The cloud in general is finally starting to realize this with gvisor from Google and firecracker from AWS. I don't even know if I would qualify those as first generation responses though. A duck is still a duck.

The First Nail

So we have engineers already treating their virtual machines as processes. That's the first nail in the coffin.

The second nail in the coffin was networking. It used to be back in the 90s that many programs would perform IPC and have one process talk to another and maybe they share memory and maybe they do other things. Now we utilize things like grpc and protobufs and all the other different frameworks out there. At the most basic level even your lowly 5 person SaaS app is going to have some json/rest stuff going on - eg: everything is going across the network now regardless. That's the second nail.

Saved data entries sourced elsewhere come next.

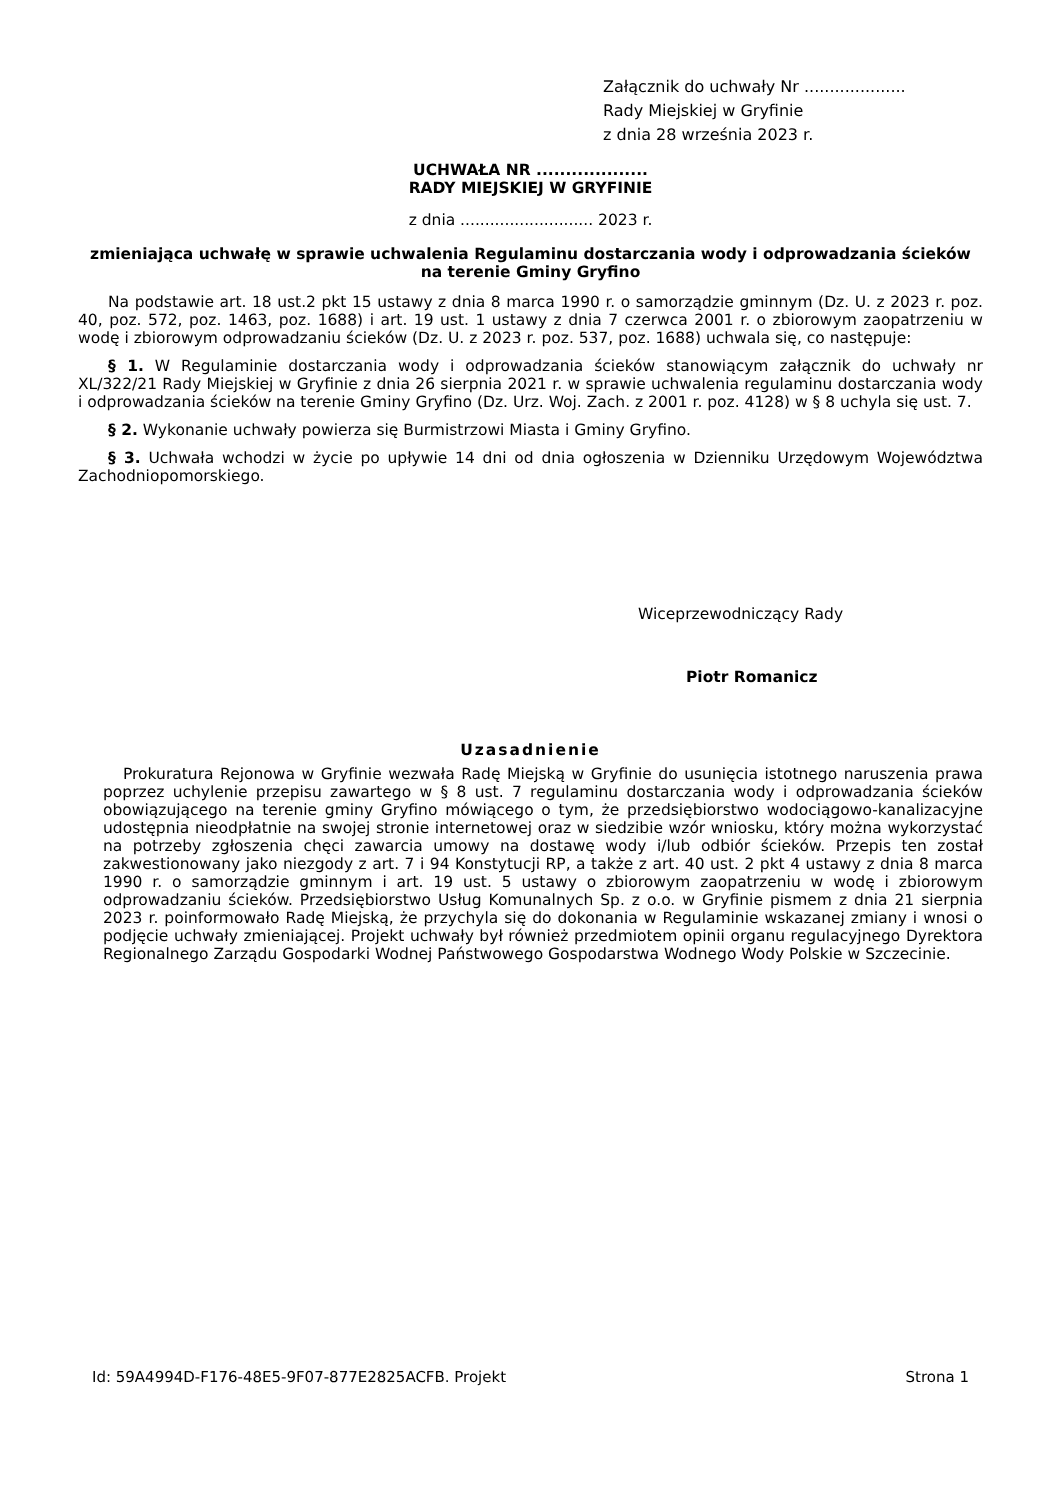Załącznik do uchwały Nr ....................
Rady Miejskiej w Gryfinie
z dnia 28 września 2023 r.
UCHWAŁA NR ...................
RADY MIEJSKIEJ W GRYFINIE
z dnia ........................... 2023 r.
zmieniająca uchwałę w sprawie uchwalenia Regulaminu dostarczania wody i odprowadzania ścieków na terenie Gminy Gryfino
Na podstawie art. 18 ust.2 pkt 15 ustawy z dnia 8 marca 1990 r. o samorządzie gminnym (Dz. U. z 2023 r. poz. 40, poz. 572, poz. 1463, poz. 1688) i art. 19 ust. 1 ustawy z dnia 7 czerwca 2001 r. o zbiorowym zaopatrzeniu w wodę i zbiorowym odprowadzaniu ścieków (Dz. U. z 2023 r. poz. 537, poz. 1688) uchwala się, co następuje:
§ 1. W Regulaminie dostarczania wody i odprowadzania ścieków stanowiącym załącznik do uchwały nr XL/322/21 Rady Miejskiej w Gryfinie z dnia 26 sierpnia 2021 r. w sprawie uchwalenia regulaminu dostarczania wody i odprowadzania ścieków na terenie Gminy Gryfino (Dz. Urz. Woj. Zach. z 2001 r. poz. 4128) w § 8 uchyla się ust. 7.
§ 2. Wykonanie uchwały powierza się Burmistrzowi Miasta i Gminy Gryfino.
§ 3. Uchwała wchodzi w życie po upływie 14 dni od dnia ogłoszenia w Dzienniku Urzędowym Województwa Zachodniopomorskiego.
Wiceprzewodniczący Rady
Piotr Romanicz
Uzasadnienie
Prokuratura Rejonowa w Gryfinie wezwała Radę Miejską w Gryfinie do usunięcia istotnego naruszenia prawa poprzez uchylenie przepisu zawartego w § 8 ust. 7 regulaminu dostarczania wody i odprowadzania ścieków obowiązującego na terenie gminy Gryfino mówiącego o tym, że przedsiębiorstwo wodociągowo-kanalizacyjne udostępnia nieodpłatnie na swojej stronie internetowej oraz w siedzibie wzór wniosku, który można wykorzystać na potrzeby zgłoszenia chęci zawarcia umowy na dostawę wody i/lub odbiór ścieków. Przepis ten został zakwestionowany jako niezgody z art. 7 i 94 Konstytucji RP, a także z art. 40 ust. 2 pkt 4 ustawy z dnia 8 marca 1990 r. o samorządzie gminnym i art. 19 ust. 5 ustawy o zbiorowym zaopatrzeniu w wodę i zbiorowym odprowadzaniu ścieków. Przedsiębiorstwo Usług Komunalnych Sp. z o.o. w Gryfinie pismem z dnia 21 sierpnia 2023 r. poinformowało Radę Miejską, że przychyla się do dokonania w Regulaminie wskazanej zmiany i wnosi o podjęcie uchwały zmieniającej. Projekt uchwały był również przedmiotem opinii organu regulacyjnego Dyrektora Regionalnego Zarządu Gospodarki Wodnej Państwowego Gospodarstwa Wodnego Wody Polskie w Szczecinie.
Id: 59A4994D-F176-48E5-9F07-877E2825ACFB. Projekt Strona 1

There are a few other nails like memory ballooning but let's get to the other one I like to talk about.

The Final Nail

The entire concept of the unix user has gone completely out of the window. No, I'm not talking about all the kubernetes/docker people running their daemons as root - I'm talking about the fact that the classic unix user model doesn't make sense in a world where you have a hyper-layer above the linux vm contained within something like AWS IAM or GCE IAM. GCE even goes to the extent of pre-populating in your vms users that are attached to those profiles. (and then of course for whatever batshit reason doesn't take care of it when you delete the user).

This was probably the final nail in the coffin.

So you say - we get these points. They're fair arguments but what are we supposed to do? What comes next? Do we revert to a new and improved unix? How do we move forward?

Listen - I will be the first to admit that I don't have a clear set of suggestions in place. This is more of me getting everyone to agree to a reckoning that things are broken because of the cloud and we all need to figure out what to do about it.

We clearly believe unikernels have a very strong proposition to fix some of these problems with their 4 point security model but we aren't going to sit there and bullshit you saying it's the grand unified theory of everything. It's just one piece. We have other ideas that we'll be talking about in the future as well but my ask of you all reading this article is what should we do?

What are your proposals to fix the cloud? Cause this is not working.